On the topic of WebAssembly and static binary translation, check out wastrel which is static binary translation applied to the problem of executing WebAssembly. Reading about it surely gave me the seeds of this idea.

Theseus

I named this project Theseus, as in the ship.

Consider again the x86 assembly at the top of the post. What does it do? Depending on how you look at it, one correct answer is "adds three and four" or even just "computes 7". Or you could say it puts 3 in the eax register, adds 4 to the eax register, consumes some CPU clocks, and sets various CPU flags.

If I or my compiler replaces one of these interpretations with another, is it still the same program? Depending on which context you care about — my impression is that emulating systems like the NES requires getting the clocks exactly right — these details either matter or don't. In the case of Theseus I am explicitly throwing away the input program because I have replaced all its parts, one by one.

I have one farther off idea, again along the lines of the ship of Theseus. Implementing the Windows API is an endless stream of working around four decades of Hyrum's Law. Consider that random bug workaround again: if you were documenting the API of DirectPlayEnumerateA would you write that it calls the callback, or would it be more correct to say that it calls the callback and also restores a preserved stack pointer? If you look at the code of a Windows emulator like Wine today it is full of things like this.

One idea I've been thinking about is that for problems like these, rather than making the emulator more complicated, you could take a page from the decompilation playbook and provide an easy way to manage replacing parts of the program itself.

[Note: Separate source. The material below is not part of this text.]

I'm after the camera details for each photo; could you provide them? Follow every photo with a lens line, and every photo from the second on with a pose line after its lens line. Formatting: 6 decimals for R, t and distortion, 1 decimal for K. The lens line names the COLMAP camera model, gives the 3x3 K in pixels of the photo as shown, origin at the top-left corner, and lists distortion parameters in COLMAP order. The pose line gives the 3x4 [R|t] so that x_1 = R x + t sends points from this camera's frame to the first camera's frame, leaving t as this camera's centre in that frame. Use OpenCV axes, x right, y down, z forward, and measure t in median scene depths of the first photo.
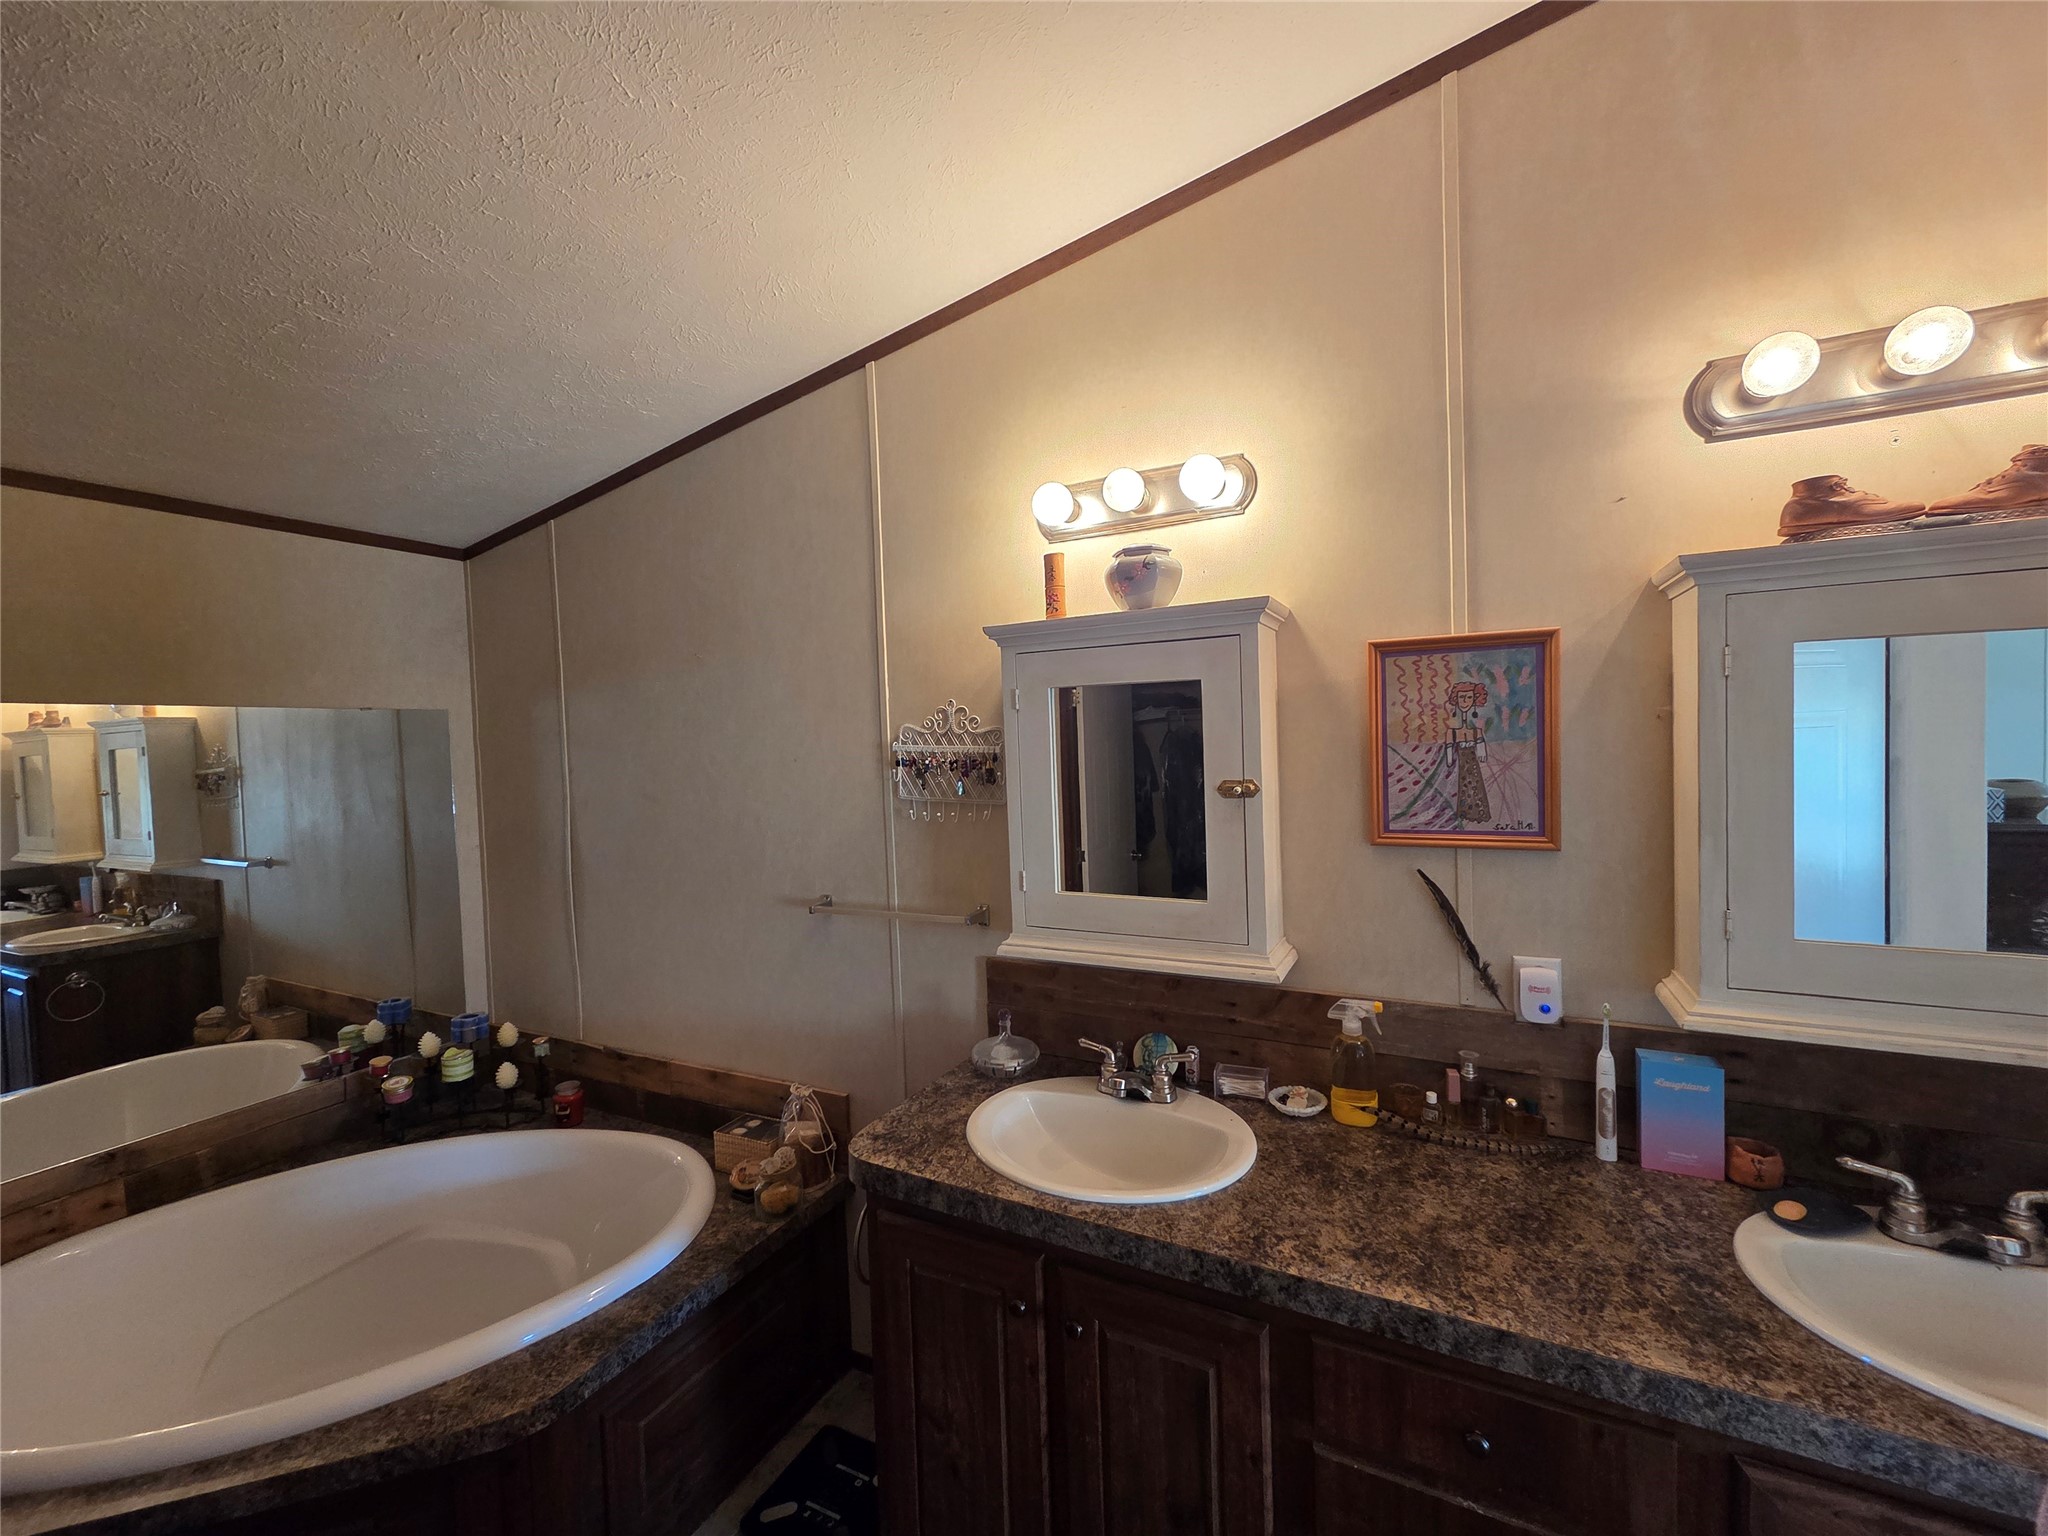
lens RADIAL K [[838.4, 0, 1030.2], [0, 838.4, 767.4], [0, 0, 1]] dist [0.002770, -0.000166]
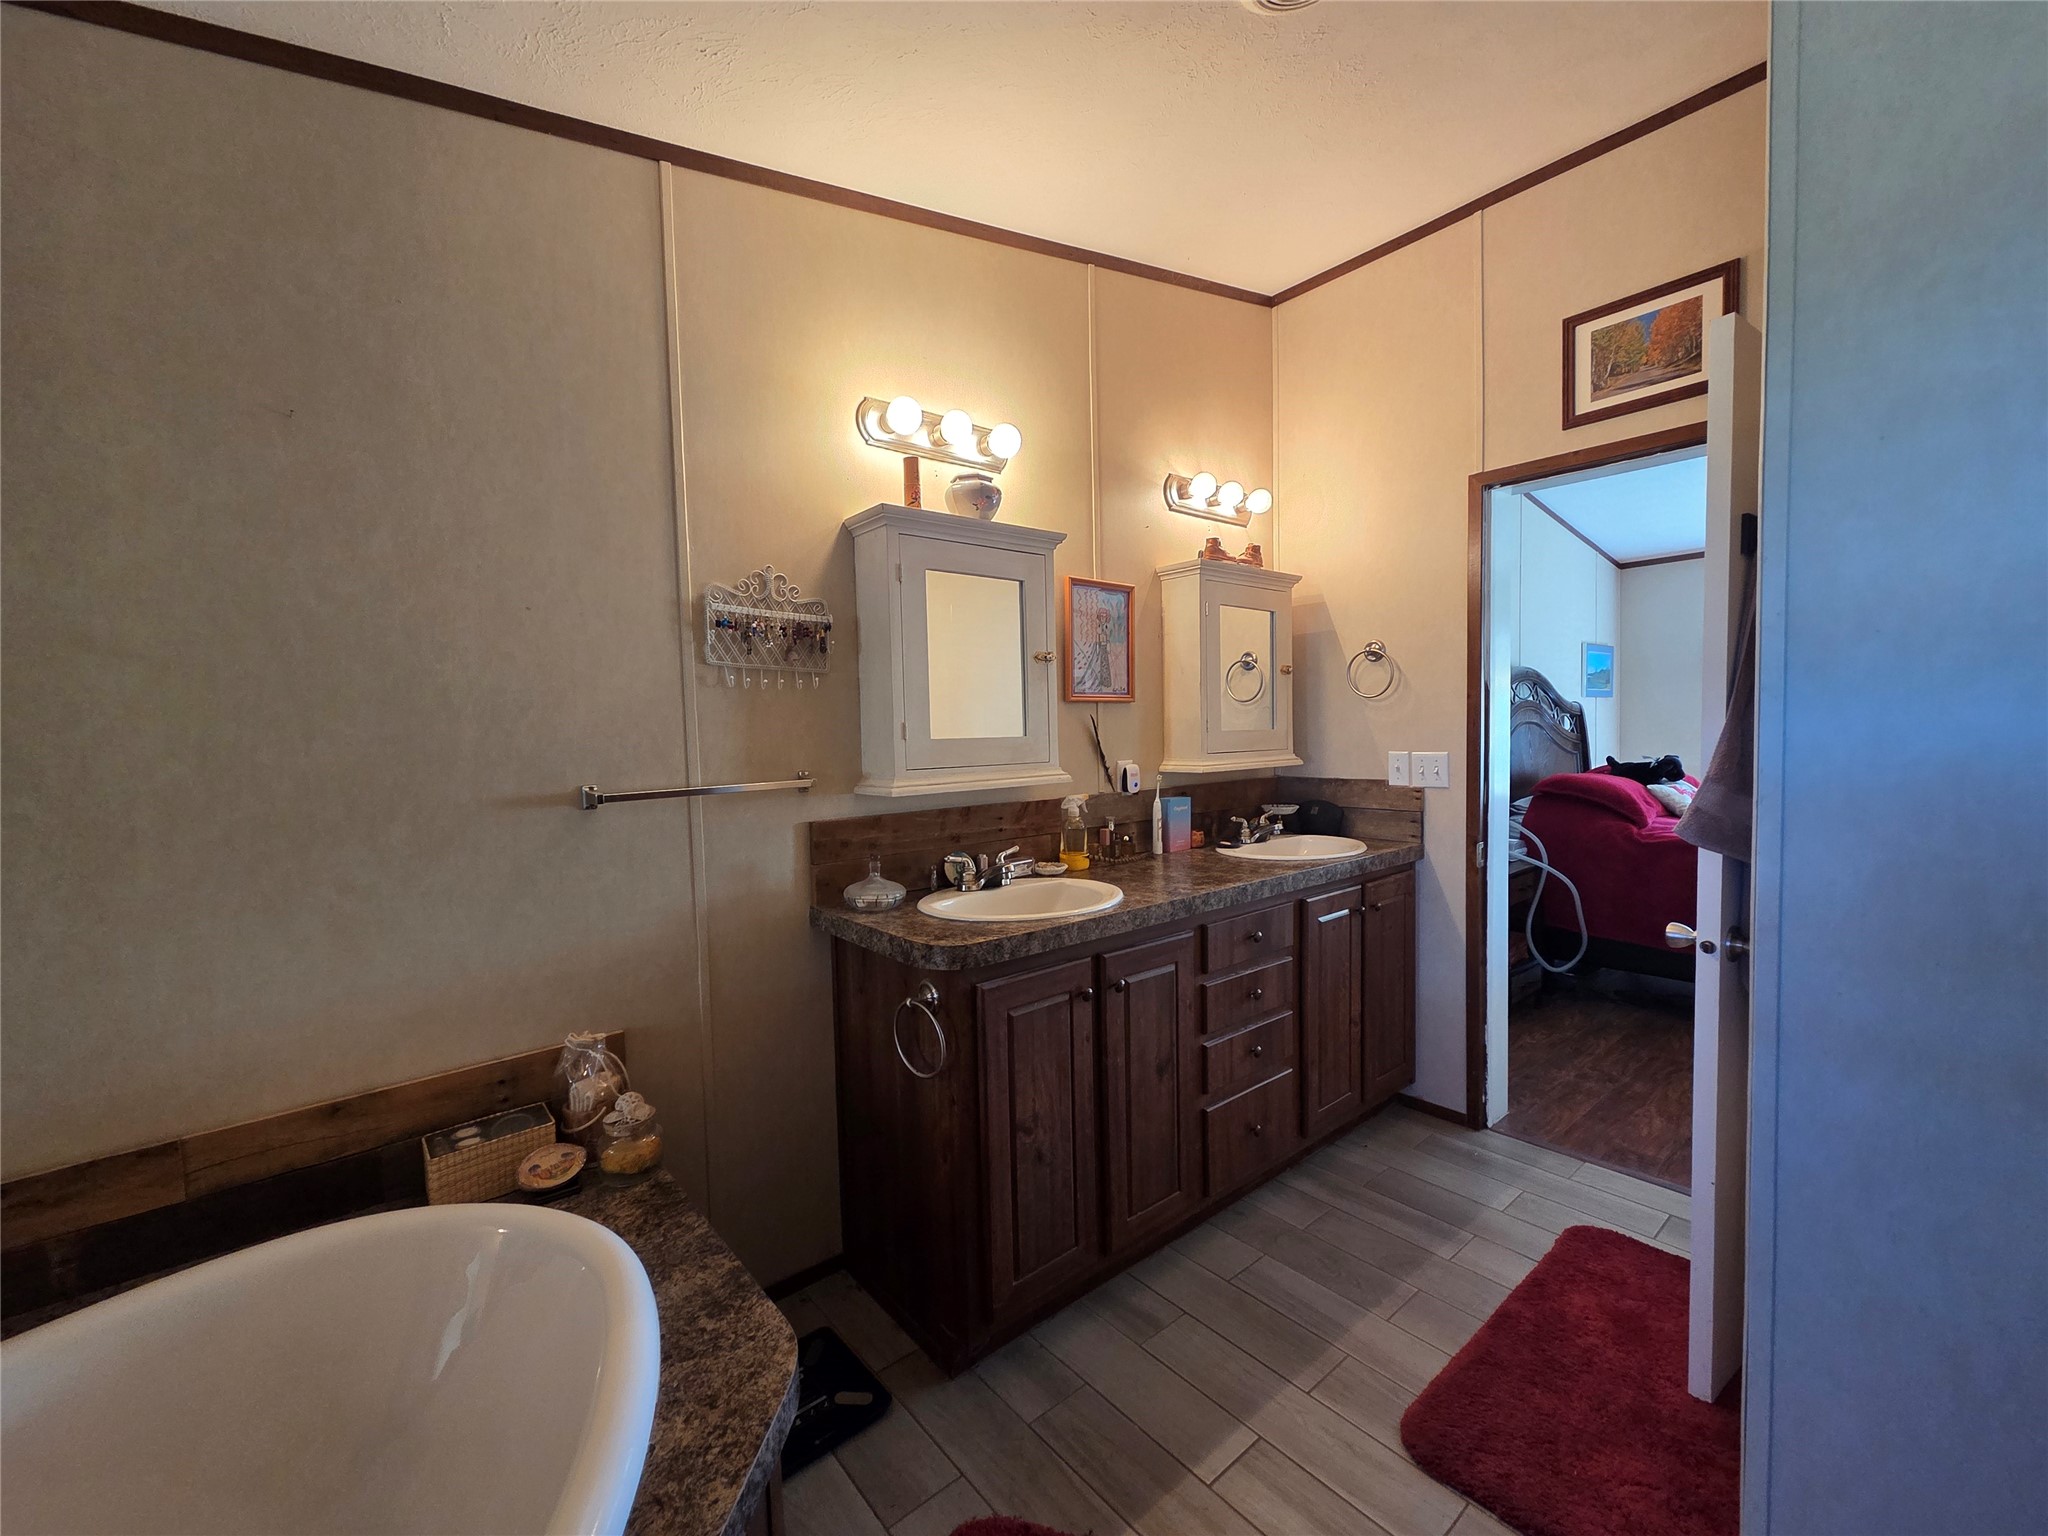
lens RADIAL K [[838.4, 0, 1030.8], [0, 838.4, 769.1], [0, 0, 1]] dist [0.002770, -0.000166]
pose [[0.388146, -0.025381, 0.921248, -1.037632], [0.042096, 0.999066, 0.009789, 0.188801], [-0.920636, 0.034982, 0.388852, 0.402957]]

Once you're willing to replace pieces of a program there are more interesting possibilities. If a program has some bit of code that doesn't perform well, instead of making a JIT fancier, you could just manually replace the code with your own implementation. (It's plausible you wouldn't even need to change algorithms, it might be enough to just write the same algorithm in native code and let your modern compiler apply its autovectorization logic to it.) With enough machinery, you could even replace parts to add features, as one contributor to retrowin32 investigated here and even implemented for some GameBoy games.